7 is an explanatory diagram showing a displacement distribution diagram of a lower left site in FIG. 6;

FIG. 8 is an explanatory diagram for explaining the displacement distribution diagram of FIG. 7;

[Explanation of symbols]

 Reference Signs List 10 Fizeau interferometer 20 Semiconductor wafer 31 Assigning means 32 Displacement distribution diagram creating means 33 Output means 34 Site selecting means P Measurement point S Site L Displacement KH Reference plane

 ──────────────────────────────────────────────────続 き Continued on the front page F term (reference) 2F065 AA24 AA47 AA51 BB01 CC19 FF52 FF61 GG05 LL00 LL04 LL09 SS01 SS06 SS13 2F069 AA42 AA54 BB15 CC07 GG04 GG06 GG07 HH09 HH30 QQ05 QQ10 4M106 DH01 BA01

Claims (3)

[Claims] 1. A height measuring means for measuring a height of a predetermined measuring point on a measuring object; and a plurality of measuring objects corresponding to height values of the measuring points measured by the height measuring means.
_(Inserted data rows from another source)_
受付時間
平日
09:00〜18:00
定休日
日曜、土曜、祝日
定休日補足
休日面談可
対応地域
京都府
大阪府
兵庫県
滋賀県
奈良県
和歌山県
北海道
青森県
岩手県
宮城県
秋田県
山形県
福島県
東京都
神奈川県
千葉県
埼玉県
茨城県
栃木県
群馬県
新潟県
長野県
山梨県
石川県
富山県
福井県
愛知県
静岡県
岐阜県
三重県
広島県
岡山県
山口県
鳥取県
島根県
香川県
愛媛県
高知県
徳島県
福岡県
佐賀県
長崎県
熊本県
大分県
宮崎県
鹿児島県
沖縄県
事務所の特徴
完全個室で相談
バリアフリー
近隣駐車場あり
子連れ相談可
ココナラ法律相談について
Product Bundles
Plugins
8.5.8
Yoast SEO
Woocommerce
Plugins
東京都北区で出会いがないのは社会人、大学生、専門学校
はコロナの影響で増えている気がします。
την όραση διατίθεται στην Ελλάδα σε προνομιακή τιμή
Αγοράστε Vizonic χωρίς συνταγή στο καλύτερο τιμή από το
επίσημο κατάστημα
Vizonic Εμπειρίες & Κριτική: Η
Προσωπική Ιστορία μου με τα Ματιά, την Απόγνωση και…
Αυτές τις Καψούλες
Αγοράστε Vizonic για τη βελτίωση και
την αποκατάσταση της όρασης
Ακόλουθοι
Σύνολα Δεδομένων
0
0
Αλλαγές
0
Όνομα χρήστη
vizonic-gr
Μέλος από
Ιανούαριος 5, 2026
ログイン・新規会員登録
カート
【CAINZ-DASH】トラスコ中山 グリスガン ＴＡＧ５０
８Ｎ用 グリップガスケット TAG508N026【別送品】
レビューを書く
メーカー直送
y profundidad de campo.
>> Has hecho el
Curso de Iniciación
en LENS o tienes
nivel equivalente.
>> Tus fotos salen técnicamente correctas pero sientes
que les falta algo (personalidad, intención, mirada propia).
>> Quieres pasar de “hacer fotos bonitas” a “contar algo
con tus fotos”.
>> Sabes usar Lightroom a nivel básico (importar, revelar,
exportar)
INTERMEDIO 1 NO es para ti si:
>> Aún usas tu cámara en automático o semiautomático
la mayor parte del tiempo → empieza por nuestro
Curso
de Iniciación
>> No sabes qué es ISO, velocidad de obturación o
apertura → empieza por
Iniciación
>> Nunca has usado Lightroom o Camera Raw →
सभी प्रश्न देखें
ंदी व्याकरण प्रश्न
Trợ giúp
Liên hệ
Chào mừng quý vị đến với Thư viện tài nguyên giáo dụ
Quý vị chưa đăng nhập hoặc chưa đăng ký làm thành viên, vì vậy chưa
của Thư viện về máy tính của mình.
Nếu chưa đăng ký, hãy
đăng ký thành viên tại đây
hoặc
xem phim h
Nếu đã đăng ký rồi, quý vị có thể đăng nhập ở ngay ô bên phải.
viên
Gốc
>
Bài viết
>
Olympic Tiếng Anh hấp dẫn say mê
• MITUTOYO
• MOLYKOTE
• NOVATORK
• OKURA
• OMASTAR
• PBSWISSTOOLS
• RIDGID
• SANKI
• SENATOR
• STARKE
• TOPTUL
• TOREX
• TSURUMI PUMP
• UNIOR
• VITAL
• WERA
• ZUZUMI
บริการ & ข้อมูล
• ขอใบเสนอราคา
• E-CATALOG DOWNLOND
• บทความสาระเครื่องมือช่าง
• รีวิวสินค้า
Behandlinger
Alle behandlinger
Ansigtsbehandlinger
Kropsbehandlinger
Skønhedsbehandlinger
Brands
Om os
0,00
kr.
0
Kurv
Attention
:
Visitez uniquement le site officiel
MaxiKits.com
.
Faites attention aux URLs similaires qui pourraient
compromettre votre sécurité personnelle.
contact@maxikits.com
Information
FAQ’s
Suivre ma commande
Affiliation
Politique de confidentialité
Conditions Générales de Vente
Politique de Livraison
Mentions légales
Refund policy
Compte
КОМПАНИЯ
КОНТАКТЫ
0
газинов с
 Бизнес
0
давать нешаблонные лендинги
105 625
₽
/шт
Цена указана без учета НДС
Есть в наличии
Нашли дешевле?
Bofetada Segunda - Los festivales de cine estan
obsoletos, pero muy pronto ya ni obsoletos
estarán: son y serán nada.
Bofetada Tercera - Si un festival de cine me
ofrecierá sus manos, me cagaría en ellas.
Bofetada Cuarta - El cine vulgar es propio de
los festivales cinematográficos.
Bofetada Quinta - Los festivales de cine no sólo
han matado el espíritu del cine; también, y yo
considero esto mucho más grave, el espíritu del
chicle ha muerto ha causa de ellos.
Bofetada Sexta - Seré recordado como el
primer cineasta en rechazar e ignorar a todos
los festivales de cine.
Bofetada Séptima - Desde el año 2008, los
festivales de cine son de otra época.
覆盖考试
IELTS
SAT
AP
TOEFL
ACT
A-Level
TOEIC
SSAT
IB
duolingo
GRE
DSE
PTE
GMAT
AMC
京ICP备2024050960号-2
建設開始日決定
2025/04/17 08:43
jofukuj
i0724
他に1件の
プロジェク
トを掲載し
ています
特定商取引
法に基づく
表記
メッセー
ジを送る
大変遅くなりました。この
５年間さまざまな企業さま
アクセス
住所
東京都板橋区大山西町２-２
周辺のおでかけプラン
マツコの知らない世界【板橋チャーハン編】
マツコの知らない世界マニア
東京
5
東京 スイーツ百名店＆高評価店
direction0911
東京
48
Assigning means for allocating to the site, and a displacement distribution map creating means for calculating a displacement amount from a reference plane at each site based on the height value of the measurement point assigned by the assigning means and creating a displacement distribution map for each site. And an output means for outputting the displacement distribution map. 2. The flatness measuring device according to claim 1, further comprising: a site selecting unit that selects a specific site from the plurality of sites created by the displacement distribution diagram creating unit. . 3. The flatness measuring device according to claim 1, wherein said site selecting means automatically selects a specific site based on an amount of displacement from said reference plane. measuring device.